L'Ouroboros, 2024.
Garder les yeux dans le vague. Un fantôme à peau humaine. Elle repense à ces rêves qui s’imposent à elle et où elle n’est plus maîtresse de son corps. Son esprit est suspendu dans une enveloppe de chair et elle se voit, se sent léviter dans les aires. Ses bras sont animés de mouvements dont elle n’a aucun contrôle, pareil à ceux des ballerines. Parfois légers, souvent brusques. Les yeux brumeux elle flotte au-dessus d’un lit, se sent valdinguer contre un mur, une fois, deux fois, entend une voix familière lorsqu’elle flotte près de la fenêtre.
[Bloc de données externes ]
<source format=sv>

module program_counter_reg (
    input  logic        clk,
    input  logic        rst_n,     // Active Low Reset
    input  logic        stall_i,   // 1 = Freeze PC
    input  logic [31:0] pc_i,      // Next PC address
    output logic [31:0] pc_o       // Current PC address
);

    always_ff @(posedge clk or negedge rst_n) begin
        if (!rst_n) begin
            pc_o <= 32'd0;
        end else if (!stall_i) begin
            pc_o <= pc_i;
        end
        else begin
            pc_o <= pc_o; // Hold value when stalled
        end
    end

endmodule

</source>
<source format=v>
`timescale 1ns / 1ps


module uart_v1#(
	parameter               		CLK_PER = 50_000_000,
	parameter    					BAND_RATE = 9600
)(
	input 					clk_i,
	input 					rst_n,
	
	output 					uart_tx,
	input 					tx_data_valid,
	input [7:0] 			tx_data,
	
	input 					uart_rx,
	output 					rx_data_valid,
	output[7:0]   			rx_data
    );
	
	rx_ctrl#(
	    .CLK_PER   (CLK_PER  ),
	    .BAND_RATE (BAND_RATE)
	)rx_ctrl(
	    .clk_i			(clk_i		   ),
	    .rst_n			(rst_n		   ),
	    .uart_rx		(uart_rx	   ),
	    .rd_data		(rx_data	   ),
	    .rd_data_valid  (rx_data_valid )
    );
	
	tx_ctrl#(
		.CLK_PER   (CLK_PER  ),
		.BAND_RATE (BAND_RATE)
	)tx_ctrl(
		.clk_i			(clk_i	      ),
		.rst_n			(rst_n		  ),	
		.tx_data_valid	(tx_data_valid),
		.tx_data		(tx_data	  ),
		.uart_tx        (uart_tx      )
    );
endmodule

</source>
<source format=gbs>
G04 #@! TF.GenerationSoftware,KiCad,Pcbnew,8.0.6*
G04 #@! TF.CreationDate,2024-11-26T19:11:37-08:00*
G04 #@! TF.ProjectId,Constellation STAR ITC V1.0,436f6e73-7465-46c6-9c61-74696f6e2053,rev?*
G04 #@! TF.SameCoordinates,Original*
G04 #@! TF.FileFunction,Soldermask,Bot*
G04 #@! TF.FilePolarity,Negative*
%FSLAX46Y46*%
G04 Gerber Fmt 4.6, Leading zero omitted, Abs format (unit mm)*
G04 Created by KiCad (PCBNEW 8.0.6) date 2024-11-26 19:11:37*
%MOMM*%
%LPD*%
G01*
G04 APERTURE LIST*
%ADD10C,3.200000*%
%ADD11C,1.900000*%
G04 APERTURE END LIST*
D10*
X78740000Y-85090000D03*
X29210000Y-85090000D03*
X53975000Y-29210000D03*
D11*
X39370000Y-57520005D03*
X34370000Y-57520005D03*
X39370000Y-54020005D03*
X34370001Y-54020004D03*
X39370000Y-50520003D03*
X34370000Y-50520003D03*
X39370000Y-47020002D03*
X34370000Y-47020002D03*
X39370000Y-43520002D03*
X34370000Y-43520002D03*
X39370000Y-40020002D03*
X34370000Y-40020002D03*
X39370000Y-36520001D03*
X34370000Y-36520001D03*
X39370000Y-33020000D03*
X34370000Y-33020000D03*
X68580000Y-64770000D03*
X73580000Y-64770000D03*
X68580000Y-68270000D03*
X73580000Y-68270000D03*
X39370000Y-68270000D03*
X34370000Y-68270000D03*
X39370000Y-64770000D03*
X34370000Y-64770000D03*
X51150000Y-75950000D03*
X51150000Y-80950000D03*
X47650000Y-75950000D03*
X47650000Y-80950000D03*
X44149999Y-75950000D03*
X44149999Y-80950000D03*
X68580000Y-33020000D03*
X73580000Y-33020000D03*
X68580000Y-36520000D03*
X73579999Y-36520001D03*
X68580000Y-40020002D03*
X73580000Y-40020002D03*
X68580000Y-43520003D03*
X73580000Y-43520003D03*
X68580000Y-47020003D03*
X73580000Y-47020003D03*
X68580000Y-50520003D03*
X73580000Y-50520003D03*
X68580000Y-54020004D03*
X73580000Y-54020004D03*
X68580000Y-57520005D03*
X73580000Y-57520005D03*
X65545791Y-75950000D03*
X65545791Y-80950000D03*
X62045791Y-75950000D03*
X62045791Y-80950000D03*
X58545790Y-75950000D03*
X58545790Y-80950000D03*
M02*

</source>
Ne fais pas de bêtise N.. lui lance J.. d’un ton presque taquin. Elle est tiraillée entre la peur de ne rien maîtriser, la plénitude d’un lâcher prise sur son être, et la curiosité de voir jusqu’où ce qui la contrôle peut aller. Elle espère souvent connaître à nouveau les sensations étranges qui l’envahissent lors de ces songes. Entre la terreur et l’extase. Mais ces rêves sont rares et précieux.
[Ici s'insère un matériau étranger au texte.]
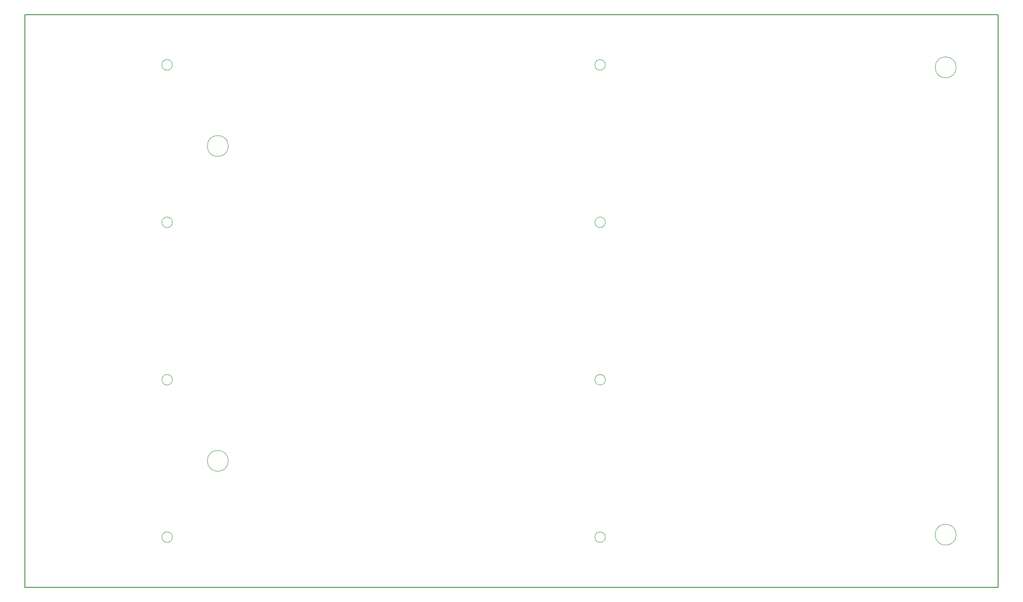
<source format=gbr>
%TF.GenerationSoftware,KiCad,Pcbnew,(6.0.0)*%
%TF.CreationDate,2023-05-21T00:13:47-05:00*%
%TF.ProjectId,micro-mixer-pcb,6d696372-6f2d-46d6-9978-65722d706362,rev?*%
%TF.SameCoordinates,Original*%
%TF.FileFunction,Profile,NP*%
%FSLAX46Y46*%
G04 Gerber Fmt 4.6, Leading zero omitted, Abs format (unit mm)*
G04 Created by KiCad (PCBNEW (6.0.0)) date 2023-05-21 00:13:47*
%MOMM*%
%LPD*%
G01*
G04 APERTURE LIST*
%TA.AperFunction,Profile*%
%ADD10C,0.100000*%
%TD*%
%TA.AperFunction,Profile*%
%ADD11C,0.200000*%
%TD*%
%TA.AperFunction,Profile*%
%ADD12C,0.120000*%
%TD*%
G04 APERTURE END LIST*
D10*
X260670000Y-126770000D02*
G75*
G03*
X260670000Y-126770000I-2000000J0D01*
G01*
X260670000Y-37710000D02*
G75*
G03*
X260670000Y-37710000I-2000000J0D01*
G01*
D11*
X83250000Y-27710000D02*
X268670000Y-27710000D01*
X268670000Y-27710000D02*
X268670000Y-136770000D01*
X268670000Y-136770000D02*
X83250000Y-136770000D01*
X83250000Y-136770000D02*
X83250000Y-27710000D01*
D10*
X122000000Y-112700000D02*
G75*
G03*
X122000000Y-112700000I-2000000J0D01*
G01*
X122000000Y-52700000D02*
G75*
G03*
X122000000Y-52700000I-2000000J0D01*
G01*
D12*
%TO.C,RV2*%
X193845000Y-97241250D02*
G75*
G03*
X193845000Y-97241250I-1000000J0D01*
G01*
X111345000Y-97241250D02*
G75*
G03*
X111345000Y-97241250I-1000000J0D01*
G01*
%TO.C,RV1*%
X193845000Y-127241250D02*
G75*
G03*
X193845000Y-127241250I-1000000J0D01*
G01*
X111345000Y-127241250D02*
G75*
G03*
X111345000Y-127241250I-1000000J0D01*
G01*
%TO.C,RV3*%
X193845000Y-67241250D02*
G75*
G03*
X193845000Y-67241250I-1000000J0D01*
G01*
X111345000Y-67241250D02*
G75*
G03*
X111345000Y-67241250I-1000000J0D01*
G01*
%TO.C,RV4*%
X111345000Y-37241250D02*
G75*
G03*
X111345000Y-37241250I-1000000J0D01*
G01*
X193845000Y-37241250D02*
G75*
G03*
X193845000Y-37241250I-1000000J0D01*
G01*
%TD*%
M02*

</source>
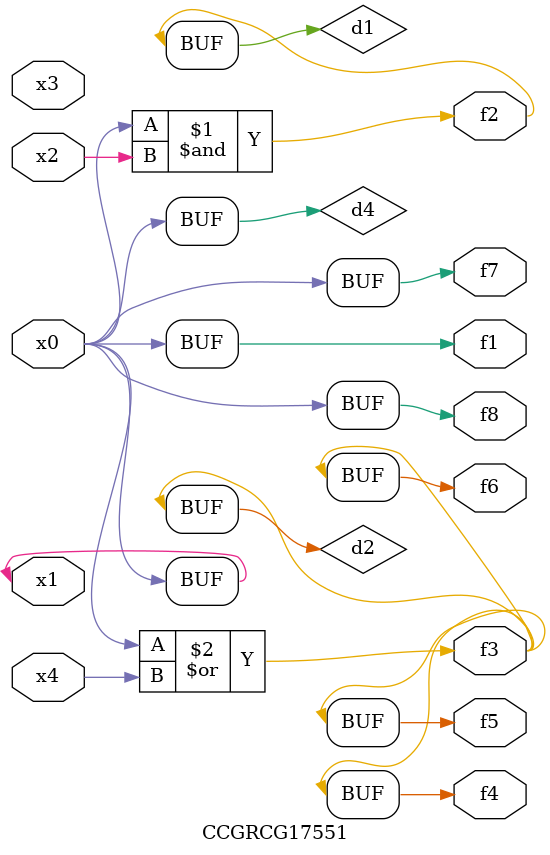
<source format=v>
module CCGRCG17551(
	input x0, x1, x2, x3, x4,
	output f1, f2, f3, f4, f5, f6, f7, f8
);

	wire d1, d2, d3, d4;

	and (d1, x0, x2);
	or (d2, x0, x4);
	nand (d3, x0, x2);
	buf (d4, x0, x1);
	assign f1 = d4;
	assign f2 = d1;
	assign f3 = d2;
	assign f4 = d2;
	assign f5 = d2;
	assign f6 = d2;
	assign f7 = d4;
	assign f8 = d4;
endmodule

</source>
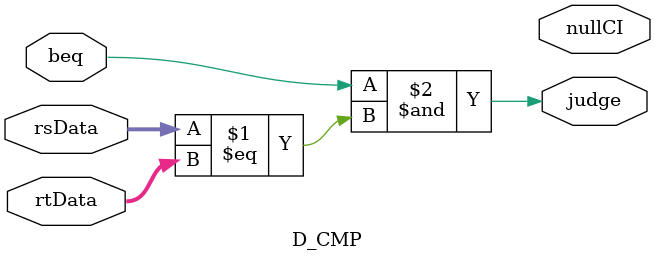
<source format=v>
`timescale 1ns / 1ps
module D_CMP(
    input [31:0] rsData,
    input [31:0] rtData,
    input beq,
	 output nullCI,
    output judge
    );

	assign judge = (beq&(rsData==rtData));
	//assign nullCI = ();
	
endmodule

</source>
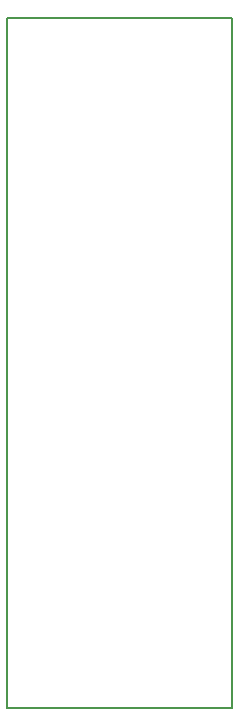
<source format=gbr>
G04 #@! TF.GenerationSoftware,KiCad,Pcbnew,5.0.0-rc2-dev-unknown-5e5e80d~64~ubuntu16.04.1*
G04 #@! TF.CreationDate,2018-07-20T09:57:53-03:00*
G04 #@! TF.ProjectId,termografia1,7465726D6F677261666961312E6B6963,rev?*
G04 #@! TF.SameCoordinates,Original*
G04 #@! TF.FileFunction,Profile,NP*
%FSLAX46Y46*%
G04 Gerber Fmt 4.6, Leading zero omitted, Abs format (unit mm)*
G04 Created by KiCad (PCBNEW 5.0.0-rc2-dev-unknown-5e5e80d~64~ubuntu16.04.1) date Fri Jul 20 09:57:53 2018*
%MOMM*%
%LPD*%
G01*
G04 APERTURE LIST*
%ADD10C,0.150000*%
G04 APERTURE END LIST*
D10*
X119380000Y-146050000D02*
X119380000Y-87630000D01*
X138430000Y-146050000D02*
X119380000Y-146050000D01*
X138430000Y-87630000D02*
X138430000Y-146050000D01*
X119380000Y-87630000D02*
X138430000Y-87630000D01*
M02*

</source>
Elle éteint la lampe et s’allonge sur le divan. Elle garde le carnet à la main, plongée dans l'obscurité et le silence. Inspir. Expire. Sa respiration lui semble plus profonde, plus lisse. Plus libre. Inspir. Expire. Le carnet lui laisse la sensation d’une peau contre la sienne. Elle jurerait percevoir le bruit du vent dans les feuilles d’or au loin, entendre glisser le ventre de l’Ouroboros sur une terre noire et sablonneuse, bercée par ces sensations réelles et imaginées.